(Dataset Opens)
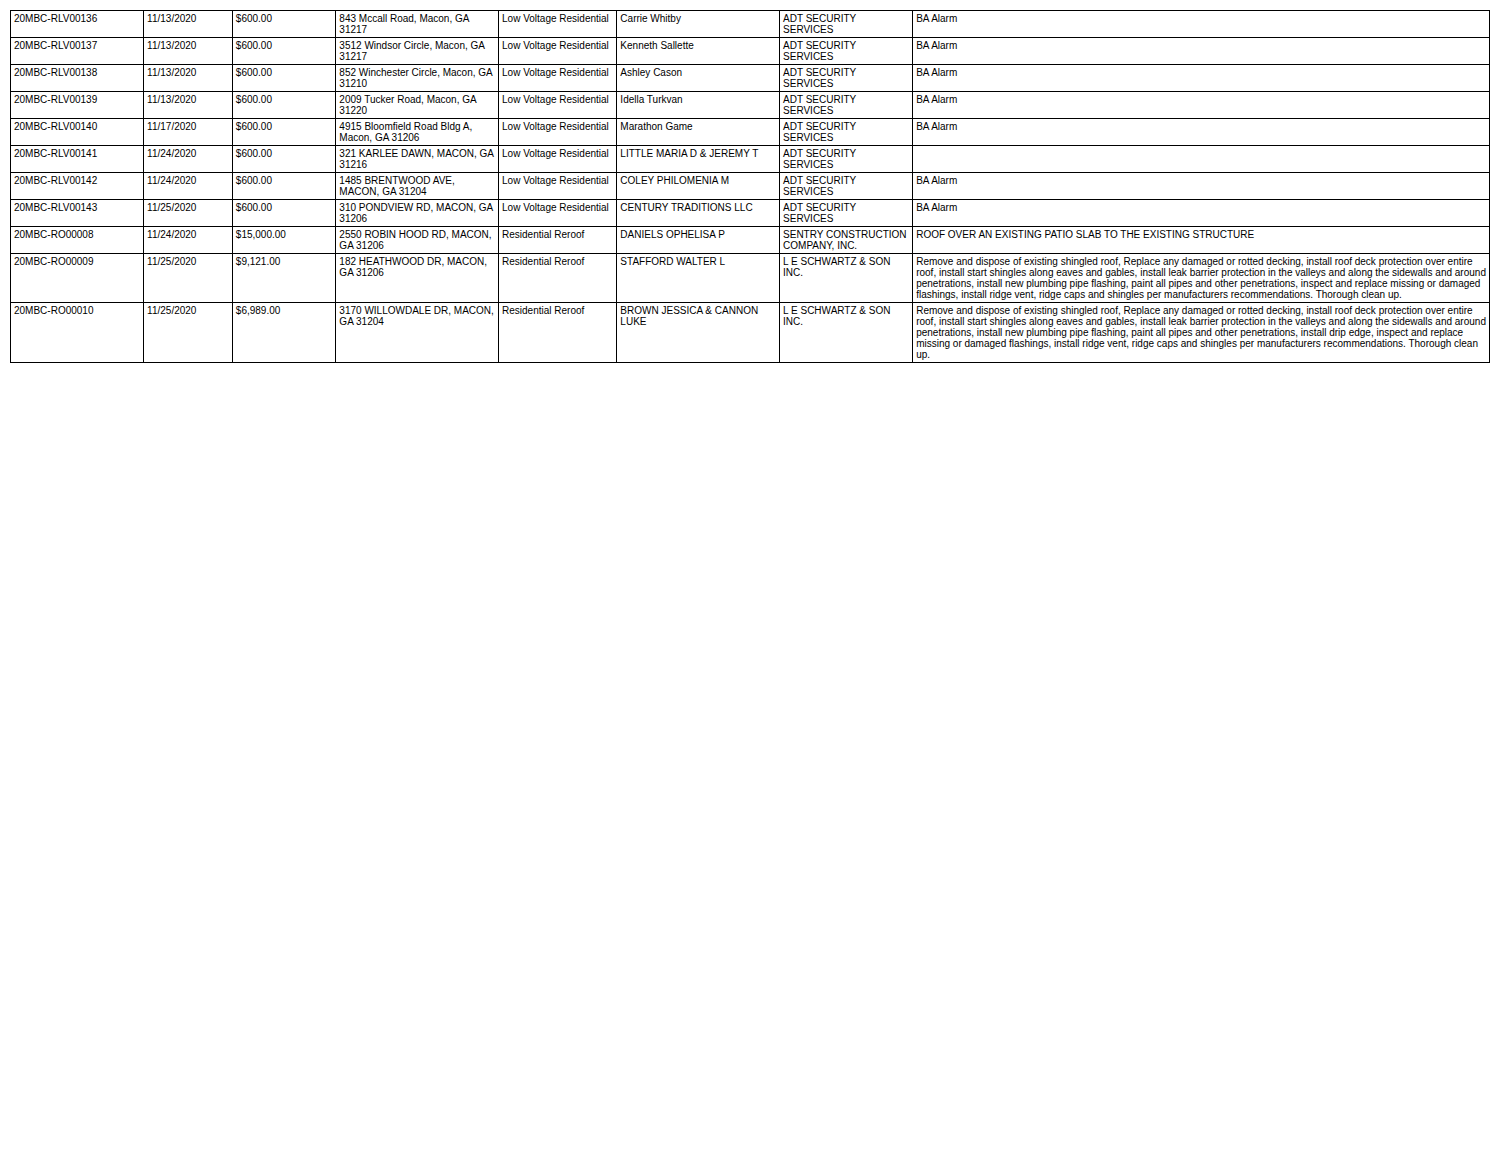| 20MBC-RLV00136 | 11/13/2020 | $600.00 | 843 Mccall Road, Macon, GA 31217 | Low Voltage Residential | Carrie Whitby | ADT SECURITY SERVICES | BA Alarm |
| 20MBC-RLV00137 | 11/13/2020 | $600.00 | 3512 Windsor Circle, Macon, GA 31217 | Low Voltage Residential | Kenneth Sallette | ADT SECURITY SERVICES | BA Alarm |
| 20MBC-RLV00138 | 11/13/2020 | $600.00 | 852 Winchester Circle, Macon, GA 31210 | Low Voltage Residential | Ashley Cason | ADT SECURITY SERVICES | BA Alarm |
| 20MBC-RLV00139 | 11/13/2020 | $600.00 | 2009 Tucker Road, Macon, GA 31220 | Low Voltage Residential | Idella Turkvan | ADT SECURITY SERVICES | BA Alarm |
| 20MBC-RLV00140 | 11/17/2020 | $600.00 | 4915 Bloomfield Road Bldg A, Macon, GA 31206 | Low Voltage Residential | Marathon Game | ADT SECURITY SERVICES | BA Alarm |
| 20MBC-RLV00141 | 11/24/2020 | $600.00 | 321 KARLEE DAWN, MACON, GA 31216 | Low Voltage Residential | LITTLE MARIA D & JEREMY T | ADT SECURITY SERVICES | |
| 20MBC-RLV00142 | 11/24/2020 | $600.00 | 1485 BRENTWOOD AVE, MACON, GA 31204 | Low Voltage Residential | COLEY PHILOMENIA M | ADT SECURITY SERVICES | BA Alarm |
| 20MBC-RLV00143 | 11/25/2020 | $600.00 | 310 PONDVIEW RD, MACON, GA 31206 | Low Voltage Residential | CENTURY TRADITIONS LLC | ADT SECURITY SERVICES | BA Alarm |
| 20MBC-RO00008 | 11/24/2020 | $15,000.00 | 2550 ROBIN HOOD RD, MACON, GA 31206 | Residential Reroof | DANIELS OPHELISA P | SENTRY CONSTRUCTION COMPANY, INC. | ROOF OVER AN EXISTING PATIO SLAB TO THE EXISTING STRUCTURE |
| 20MBC-RO00009 | 11/25/2020 | $9,121.00 | 182 HEATHWOOD DR, MACON, GA 31206 | Residential Reroof | STAFFORD WALTER L | L E SCHWARTZ & SON INC. | Remove and dispose of existing shingled roof, Replace any damaged or rotted decking, install roof deck protection over entire roof, install start shingles along eaves and gables, install leak barrier protection in the valleys and along the sidewalls and around penetrations, install new plumbing pipe flashing, paint all pipes and other penetrations, inspect and replace missing or damaged flashings, install ridge vent, ridge caps and shingles per manufacturers recommendations. Thorough clean up. |
| 20MBC-RO00010 | 11/25/2020 | $6,989.00 | 3170 WILLOWDALE DR, MACON, GA 31204 | Residential Reroof | BROWN JESSICA & CANNON LUKE | L E SCHWARTZ & SON INC. | Remove and dispose of existing shingled roof, Replace any damaged or rotted decking, install roof deck protection over entire roof, install start shingles along eaves and gables, install leak barrier protection in the valleys and along the sidewalls and around penetrations, install new plumbing pipe flashing, paint all pipes and other penetrations, install drip edge, inspect and replace missing or damaged flashings, install ridge vent, ridge caps and shingles per manufacturers recommendations. Thorough clean up. |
(Dataset Closes)
● Task to complete
Using the entries above, give back exactly the line containing "20MBC-RLV00139 | 11/13/2020", the line containing "20MBC-RO00009 | 11/25/2020", and every line between them, and nothing else.

● Result of this exercise
| 20MBC-RLV00139 | 11/13/2020 | $600.00 | 2009 Tucker Road, Macon, GA 31220 | Low Voltage Residential | Idella Turkvan | ADT SECURITY SERVICES | BA Alarm |
| 20MBC-RLV00140 | 11/17/2020 | $600.00 | 4915 Bloomfield Road Bldg A, Macon, GA 31206 | Low Voltage Residential | Marathon Game | ADT SECURITY SERVICES | BA Alarm |
| 20MBC-RLV00141 | 11/24/2020 | $600.00 | 321 KARLEE DAWN, MACON, GA 31216 | Low Voltage Residential | LITTLE MARIA D & JEREMY T | ADT SECURITY SERVICES | |
| 20MBC-RLV00142 | 11/24/2020 | $600.00 | 1485 BRENTWOOD AVE, MACON, GA 31204 | Low Voltage Residential | COLEY PHILOMENIA M | ADT SECURITY SERVICES | BA Alarm |
| 20MBC-RLV00143 | 11/25/2020 | $600.00 | 310 PONDVIEW RD, MACON, GA 31206 | Low Voltage Residential | CENTURY TRADITIONS LLC | ADT SECURITY SERVICES | BA Alarm |
| 20MBC-RO00008 | 11/24/2020 | $15,000.00 | 2550 ROBIN HOOD RD, MACON, GA 31206 | Residential Reroof | DANIELS OPHELISA P | SENTRY CONSTRUCTION COMPANY, INC. | ROOF OVER AN EXISTING PATIO SLAB TO THE EXISTING STRUCTURE |
| 20MBC-RO00009 | 11/25/2020 | $9,121.00 | 182 HEATHWOOD DR, MACON, GA 31206 | Residential Reroof | STAFFORD WALTER L | L E SCHWARTZ & SON INC. | Remove and dispose of existing shingled roof, Replace any damaged or rotted decking, install roof deck protection over entire roof, install start shingles along eaves and gables, install leak barrier protection in the valleys and along the sidewalls and around penetrations, install new plumbing pipe flashing, paint all pipes and other penetrations, inspect and replace missing or damaged flashings, install ridge vent, ridge caps and shingles per manufacturers recommendations. Thorough clean up. |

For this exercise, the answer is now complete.